My particular interest is the music that has poured out of the city in the years after Katrina. The flavor of the music has changed over time as the impact of the event has been absorbed by the public. 2006 brought us songs from the immediate aftermath of the hurricane: the shell-shocked survivor of Beth Patterson's Hell Or High Water; bittersweet remembrance of things lost in Mark Adam Miller's Foundations Remains; and the rallying cry of Gary Hirstius' Rise Up! In 2007, as we struggled to come to grips with true extent of the tragedy we alternated between grief and hope, dueling emotions captured perfectly by Marc Cohn with Dance Back From The Grave. In 2008 the predominate emotion was anger: Sonny Landreth gave us Blue Tarp Blues and Dr. John delivered The City That Care Forgot, an entire album that drips with anger at what has happened to his beloved city.
So I was very excited to hear that Zachary Richard had released a new album this past April. He's one of my favorite Louisiana artists and Last Kiss is his first English language album in 15 years. When I saw a track titled The Levee Broke on the track listing I was very interested to hear his take on the hurricane aftermath.
The song deals with themes that occur again and again in Richard's music and essays: the continued failure to protect the Louisiana's coastal wetlands that form the state's hurricane buffer and the determination of people tied to a land and culture to hold firm even as they feel it slipping away from them. It's delivered with a matter of fact sadness brought from four years distance from the disaster. The chorus has a gospel feel that adds strength to the simple words "the levee broke".

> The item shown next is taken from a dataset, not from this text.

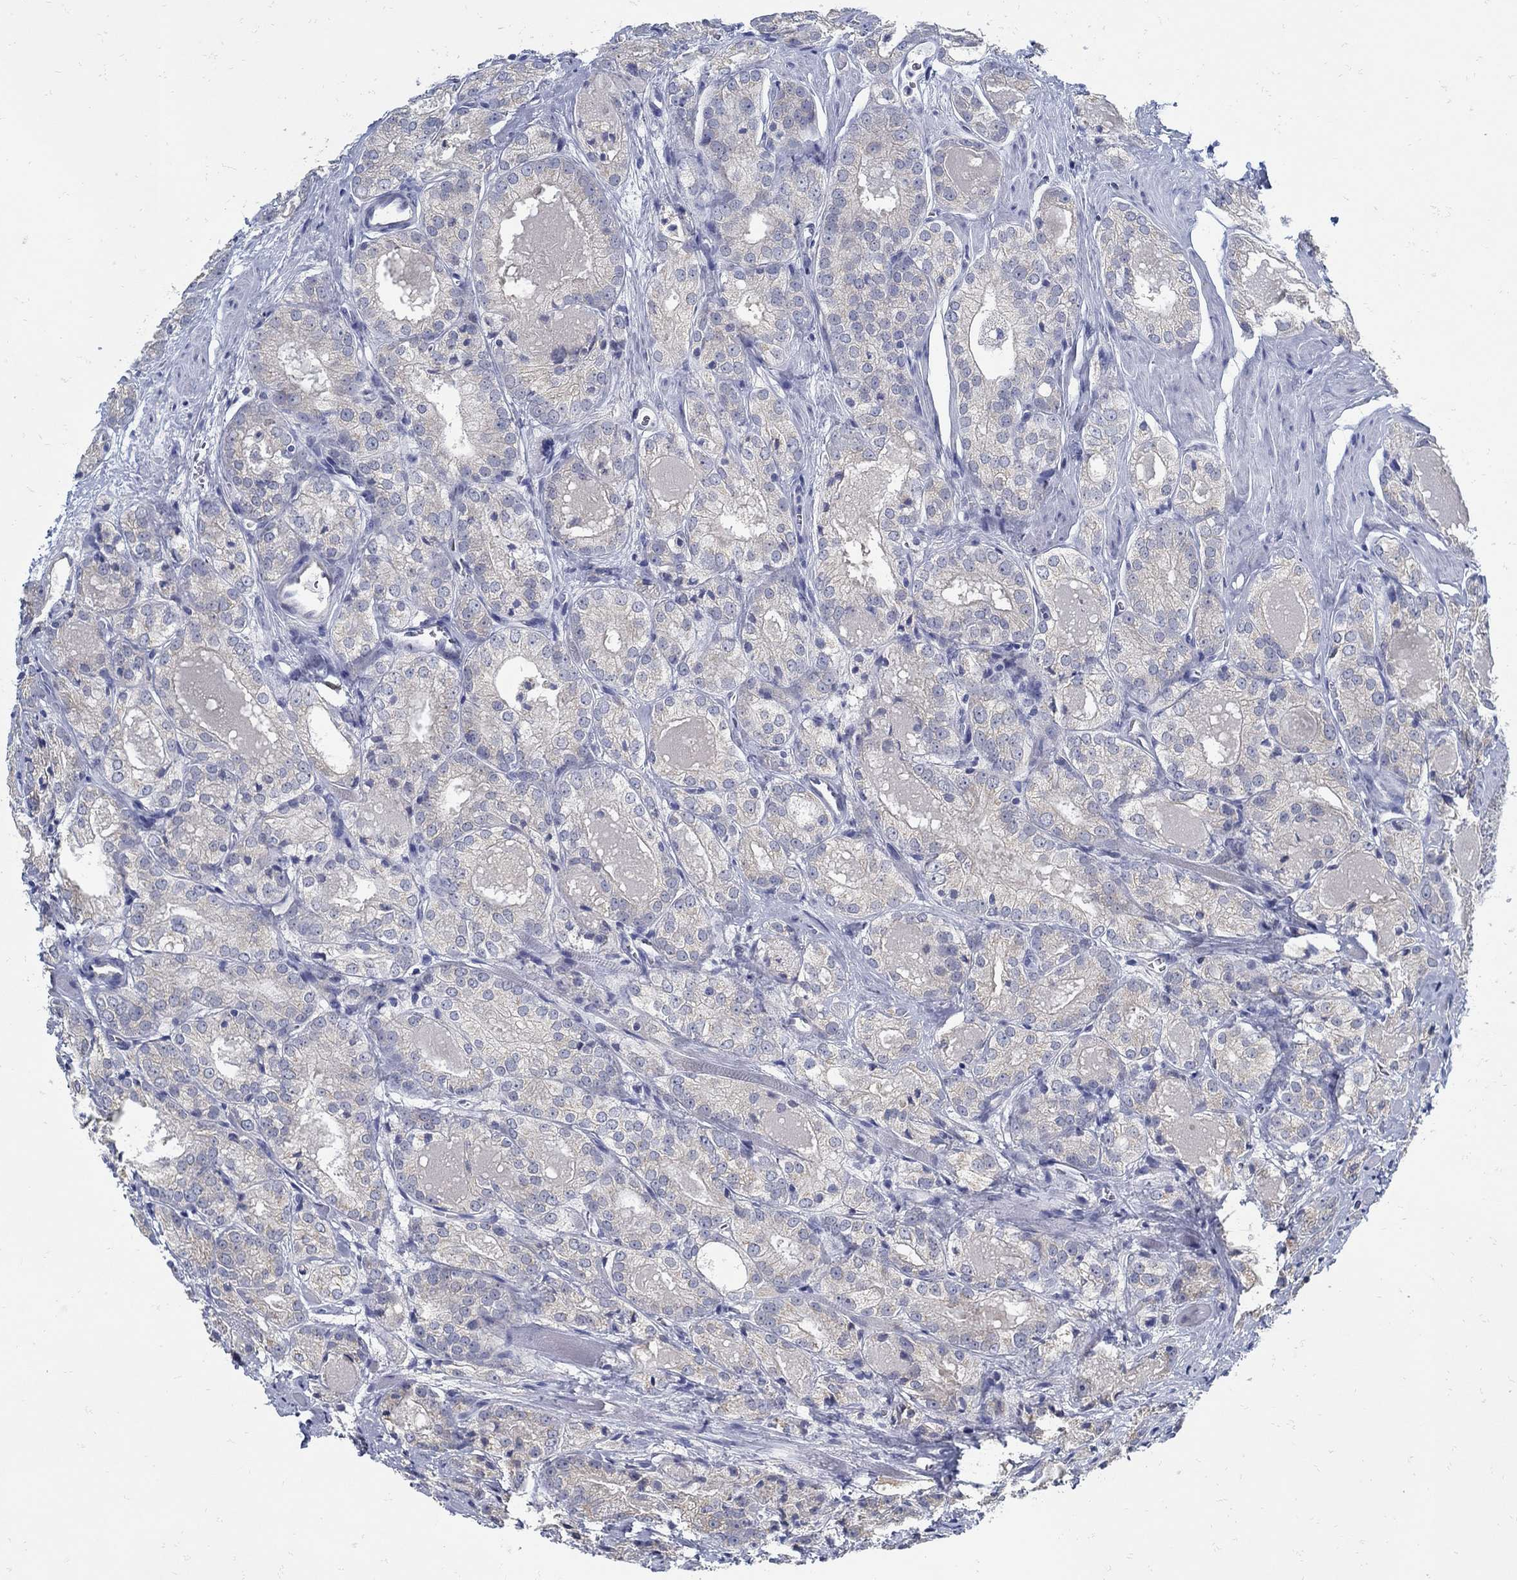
{"staining": {"intensity": "negative", "quantity": "none", "location": "none"}, "tissue": "prostate cancer", "cell_type": "Tumor cells", "image_type": "cancer", "snomed": [{"axis": "morphology", "description": "Adenocarcinoma, NOS"}, {"axis": "morphology", "description": "Adenocarcinoma, High grade"}, {"axis": "topography", "description": "Prostate"}], "caption": "This is an immunohistochemistry (IHC) micrograph of prostate cancer. There is no staining in tumor cells.", "gene": "ZFAND4", "patient": {"sex": "male", "age": 70}}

As I listened, my first impression was that it was good, but it lacked the visceral impact that Katrina related music usually has. And then as the song was ending, the hammer dropped. With that gospel chorus repeating four syllables again and again there was a recitation of places where the levee broke, delivered with that matter of fact sadness:
The levee broke...
Way down in Plaquemine
The levee broke...
Way down in Lakeview
The levee broke...
Way over to the 9th Ward
The levee broke...
Way down in St. Bernard
The levee broke...
Way over in Gentilly
The levee broke...
Way down in Arabi
The levee broke...
Down in Pointe à la Hache
The levee broke...
Way down in Belle Chasse
The levee broke...
The levee broke...
Way down in New Orleans
There's a certain numbness to an event that develops over time as the scars start to heal. That matter of fact weariness fits perfectly with viewing the situation from several years afterward. It's the repetition that drives home the point that the weariness would mask.
The levee broke. I'm not surprised that the previous administration said that "there ain't nothing they could do". Their response was straight out of the Republican playbook: ignore the problem; blame the victims; exploit people's fears.
But now it's nearly four years later and we have a new administration.
The levee broke. What are we going to do about it?